» Your assignment
Would you copy out each line of the records below that includes the word "right"?
■ ■ ■
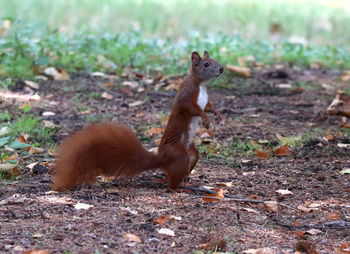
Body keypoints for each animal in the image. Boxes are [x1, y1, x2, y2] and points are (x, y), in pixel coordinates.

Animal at [53, 50, 223, 190]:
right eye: (206, 64)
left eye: (215, 60)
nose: (221, 69)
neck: (201, 85)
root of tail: (162, 158)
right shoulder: (186, 94)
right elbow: (190, 107)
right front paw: (205, 118)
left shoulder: (203, 100)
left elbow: (208, 106)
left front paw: (217, 114)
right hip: (179, 155)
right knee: (171, 184)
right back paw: (181, 188)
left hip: (191, 153)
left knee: (183, 165)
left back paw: (182, 181)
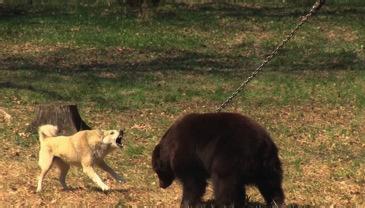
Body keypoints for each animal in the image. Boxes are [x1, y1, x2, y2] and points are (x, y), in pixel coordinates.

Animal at [151, 113, 284, 207]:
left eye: (157, 170)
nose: (161, 185)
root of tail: (262, 144)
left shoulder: (188, 154)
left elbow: (193, 182)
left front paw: (186, 203)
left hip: (229, 156)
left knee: (224, 183)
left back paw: (222, 204)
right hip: (268, 165)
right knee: (271, 184)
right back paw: (276, 203)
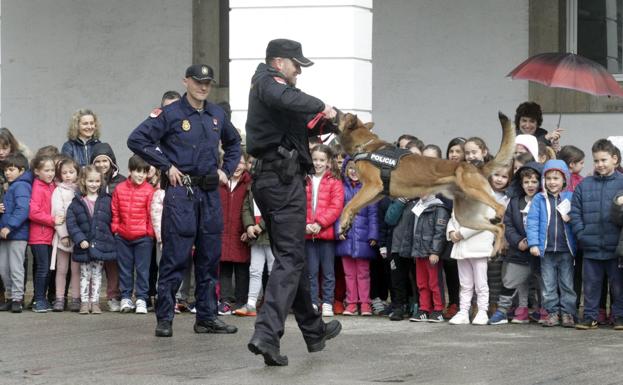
■ ■ ■
» Answer for the task
right eye: (206, 64)
right shoulder: (186, 94)
right elbow: (190, 107)
right front paw: (205, 118)
right hip: (179, 155)
right knee: (171, 184)
right back paw: (181, 188)
right hip: (268, 165)
right knee: (271, 184)
right back paw: (276, 203)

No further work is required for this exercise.